* [Required work]
Without any images, output the records below verbatim.

Image and design file data
'''

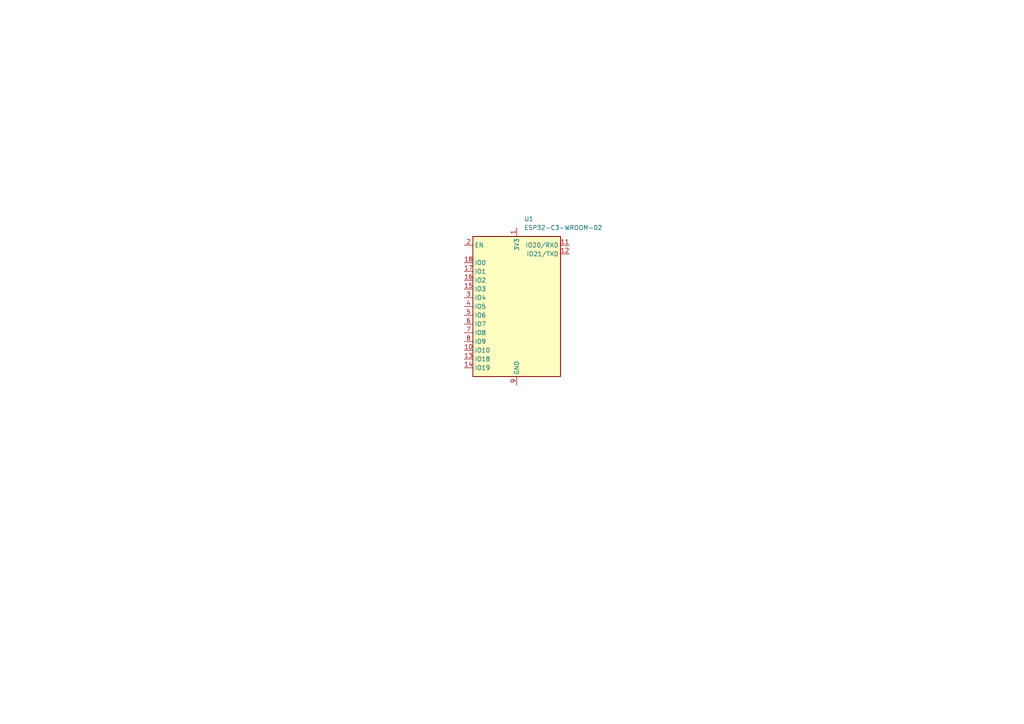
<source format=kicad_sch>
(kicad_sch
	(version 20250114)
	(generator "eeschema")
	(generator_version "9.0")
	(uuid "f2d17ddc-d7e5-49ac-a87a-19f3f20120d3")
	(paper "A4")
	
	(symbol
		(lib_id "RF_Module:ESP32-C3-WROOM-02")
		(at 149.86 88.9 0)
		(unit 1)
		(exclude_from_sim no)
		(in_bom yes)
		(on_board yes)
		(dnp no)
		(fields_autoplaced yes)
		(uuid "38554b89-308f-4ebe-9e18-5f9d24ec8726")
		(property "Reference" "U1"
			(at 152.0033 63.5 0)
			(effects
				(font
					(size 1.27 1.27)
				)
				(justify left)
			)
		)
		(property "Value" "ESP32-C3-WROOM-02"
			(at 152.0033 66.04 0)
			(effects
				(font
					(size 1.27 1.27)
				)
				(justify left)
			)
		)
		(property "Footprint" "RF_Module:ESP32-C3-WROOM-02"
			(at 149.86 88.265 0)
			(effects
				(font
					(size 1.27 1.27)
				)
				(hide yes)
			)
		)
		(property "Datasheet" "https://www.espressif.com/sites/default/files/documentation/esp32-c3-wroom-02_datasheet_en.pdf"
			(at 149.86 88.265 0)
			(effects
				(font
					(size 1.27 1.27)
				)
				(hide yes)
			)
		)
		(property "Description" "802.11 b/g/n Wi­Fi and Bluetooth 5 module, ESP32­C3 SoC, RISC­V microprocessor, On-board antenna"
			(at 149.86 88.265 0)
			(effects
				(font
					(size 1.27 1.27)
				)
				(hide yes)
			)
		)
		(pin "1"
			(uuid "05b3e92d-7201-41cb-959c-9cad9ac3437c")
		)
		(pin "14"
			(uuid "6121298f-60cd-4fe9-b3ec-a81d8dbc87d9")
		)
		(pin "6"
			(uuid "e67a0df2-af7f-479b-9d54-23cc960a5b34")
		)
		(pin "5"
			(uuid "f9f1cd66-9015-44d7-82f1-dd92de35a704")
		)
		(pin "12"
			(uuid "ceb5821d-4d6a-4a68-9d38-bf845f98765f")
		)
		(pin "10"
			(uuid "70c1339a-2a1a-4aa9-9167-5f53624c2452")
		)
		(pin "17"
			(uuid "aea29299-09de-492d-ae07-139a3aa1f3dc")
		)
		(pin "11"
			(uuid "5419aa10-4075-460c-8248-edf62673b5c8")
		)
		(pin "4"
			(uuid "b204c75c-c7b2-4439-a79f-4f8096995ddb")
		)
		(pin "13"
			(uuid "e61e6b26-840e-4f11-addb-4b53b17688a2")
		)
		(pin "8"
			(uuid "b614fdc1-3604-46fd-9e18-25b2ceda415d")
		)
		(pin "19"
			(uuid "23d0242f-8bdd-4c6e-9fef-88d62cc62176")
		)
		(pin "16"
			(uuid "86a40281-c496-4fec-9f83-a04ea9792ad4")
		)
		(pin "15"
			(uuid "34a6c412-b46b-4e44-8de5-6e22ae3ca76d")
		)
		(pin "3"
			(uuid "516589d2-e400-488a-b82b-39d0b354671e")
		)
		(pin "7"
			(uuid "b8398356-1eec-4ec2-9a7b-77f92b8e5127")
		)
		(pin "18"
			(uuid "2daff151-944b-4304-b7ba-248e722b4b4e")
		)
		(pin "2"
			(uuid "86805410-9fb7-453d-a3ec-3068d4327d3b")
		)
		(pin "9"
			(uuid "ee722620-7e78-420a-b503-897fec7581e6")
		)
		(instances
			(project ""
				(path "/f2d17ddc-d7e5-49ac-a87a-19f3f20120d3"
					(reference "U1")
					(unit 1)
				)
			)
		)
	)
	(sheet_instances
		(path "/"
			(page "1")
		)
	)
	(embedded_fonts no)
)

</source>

'''

* [Response to the task]
<source format=kicad_sch>
(kicad_sch
	(version 20250114)
	(generator "eeschema")
	(generator_version "9.0")
	(uuid "f2d17ddc-d7e5-49ac-a87a-19f3f20120d3")
	(paper "A4")
	
	(symbol
		(lib_id "RF_Module:ESP32-C3-WROOM-02")
		(at 149.86 88.9 0)
		(unit 1)
		(exclude_from_sim no)
		(in_bom yes)
		(on_board yes)
		(dnp no)
		(fields_autoplaced yes)
		(uuid "38554b89-308f-4ebe-9e18-5f9d24ec8726")
		(property "Reference" "U1"
			(at 152.0033 63.5 0)
			(effects
				(font
					(size 1.27 1.27)
				)
				(justify left)
			)
		)
		(property "Value" "ESP32-C3-WROOM-02"
			(at 152.0033 66.04 0)
			(effects
				(font
					(size 1.27 1.27)
				)
				(justify left)
			)
		)
		(property "Footprint" "RF_Module:ESP32-C3-WROOM-02"
			(at 149.86 88.265 0)
			(effects
				(font
					(size 1.27 1.27)
				)
				(hide yes)
			)
		)
		(property "Datasheet" "https://www.espressif.com/sites/default/files/documentation/esp32-c3-wroom-02_datasheet_en.pdf"
			(at 149.86 88.265 0)
			(effects
				(font
					(size 1.27 1.27)
				)
				(hide yes)
			)
		)
		(property "Description" "802.11 b/g/n Wi­Fi and Bluetooth 5 module, ESP32­C3 SoC, RISC­V microprocessor, On-board antenna"
			(at 149.86 88.265 0)
			(effects
				(font
					(size 1.27 1.27)
				)
				(hide yes)
			)
		)
		(pin "1"
			(uuid "05b3e92d-7201-41cb-959c-9cad9ac3437c")
		)
		(pin "14"
			(uuid "6121298f-60cd-4fe9-b3ec-a81d8dbc87d9")
		)
		(pin "6"
			(uuid "e67a0df2-af7f-479b-9d54-23cc960a5b34")
		)
		(pin "5"
			(uuid "f9f1cd66-9015-44d7-82f1-dd92de35a704")
		)
		(pin "12"
			(uuid "ceb5821d-4d6a-4a68-9d38-bf845f98765f")
		)
		(pin "10"
			(uuid "70c1339a-2a1a-4aa9-9167-5f53624c2452")
		)
		(pin "17"
			(uuid "aea29299-09de-492d-ae07-139a3aa1f3dc")
		)
		(pin "11"
			(uuid "5419aa10-4075-460c-8248-edf62673b5c8")
		)
		(pin "4"
			(uuid "b204c75c-c7b2-4439-a79f-4f8096995ddb")
		)
		(pin "13"
			(uuid "e61e6b26-840e-4f11-addb-4b53b17688a2")
		)
		(pin "8"
			(uuid "b614fdc1-3604-46fd-9e18-25b2ceda415d")
		)
		(pin "19"
			(uuid "23d0242f-8bdd-4c6e-9fef-88d62cc62176")
		)
		(pin "16"
			(uuid "86a40281-c496-4fec-9f83-a04ea9792ad4")
		)
		(pin "15"
			(uuid "34a6c412-b46b-4e44-8de5-6e22ae3ca76d")
		)
		(pin "3"
			(uuid "516589d2-e400-488a-b82b-39d0b354671e")
		)
		(pin "7"
			(uuid "b8398356-1eec-4ec2-9a7b-77f92b8e5127")
		)
		(pin "18"
			(uuid "2daff151-944b-4304-b7ba-248e722b4b4e")
		)
		(pin "2"
			(uuid "86805410-9fb7-453d-a3ec-3068d4327d3b")
		)
		(pin "9"
			(uuid "ee722620-7e78-420a-b503-897fec7581e6")
		)
		(instances
			(project ""
				(path "/f2d17ddc-d7e5-49ac-a87a-19f3f20120d3"
					(reference "U1")
					(unit 1)
				)
			)
		)
	)
	(sheet_instances
		(path "/"
			(page "1")
		)
	)
	(embedded_fonts no)
)

</source>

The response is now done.